- **GOAL OF THE EXERCISE**: Restate word for word the line containing "Figure 5. Effects" and every following line in the material below, up to and including the last one.
(MATERIAL TO PROCESS begins)
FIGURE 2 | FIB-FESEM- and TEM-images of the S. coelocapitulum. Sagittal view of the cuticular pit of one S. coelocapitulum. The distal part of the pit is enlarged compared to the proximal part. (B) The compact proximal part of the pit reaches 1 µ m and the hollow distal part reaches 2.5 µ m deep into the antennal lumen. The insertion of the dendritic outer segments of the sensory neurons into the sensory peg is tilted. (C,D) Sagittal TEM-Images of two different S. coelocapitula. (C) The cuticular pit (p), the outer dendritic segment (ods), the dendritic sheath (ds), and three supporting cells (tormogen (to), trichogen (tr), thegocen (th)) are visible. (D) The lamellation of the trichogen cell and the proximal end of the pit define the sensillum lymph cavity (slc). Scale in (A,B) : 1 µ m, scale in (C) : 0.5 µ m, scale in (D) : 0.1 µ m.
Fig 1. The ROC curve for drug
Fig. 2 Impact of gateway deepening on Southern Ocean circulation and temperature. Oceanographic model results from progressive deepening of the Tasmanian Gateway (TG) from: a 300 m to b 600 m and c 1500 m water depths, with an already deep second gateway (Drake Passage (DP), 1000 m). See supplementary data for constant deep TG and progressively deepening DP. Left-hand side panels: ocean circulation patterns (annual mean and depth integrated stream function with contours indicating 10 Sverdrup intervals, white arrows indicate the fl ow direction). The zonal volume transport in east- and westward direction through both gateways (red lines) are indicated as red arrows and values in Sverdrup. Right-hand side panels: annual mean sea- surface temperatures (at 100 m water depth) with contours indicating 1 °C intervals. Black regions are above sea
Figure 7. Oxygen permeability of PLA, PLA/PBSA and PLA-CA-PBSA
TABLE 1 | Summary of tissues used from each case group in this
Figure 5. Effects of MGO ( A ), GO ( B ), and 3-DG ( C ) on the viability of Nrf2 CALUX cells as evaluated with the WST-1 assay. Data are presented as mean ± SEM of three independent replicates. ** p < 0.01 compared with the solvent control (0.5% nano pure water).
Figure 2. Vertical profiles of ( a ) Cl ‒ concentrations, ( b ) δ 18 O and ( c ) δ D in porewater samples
(MATERIAL TO PROCESS ends)
- **EXPECTED ANSWER**:
Figure 5. Effects of MGO ( A ), GO ( B ), and 3-DG ( C ) on the viability of Nrf2 CALUX cells as evaluated with the WST-1 assay. Data are presented as mean ± SEM of three independent replicates. ** p < 0.01 compared with the solvent control (0.5% nano pure water).
Figure 2. Vertical profiles of ( a ) Cl ‒ concentrations, ( b ) δ 18 O and ( c ) δ D in porewater samples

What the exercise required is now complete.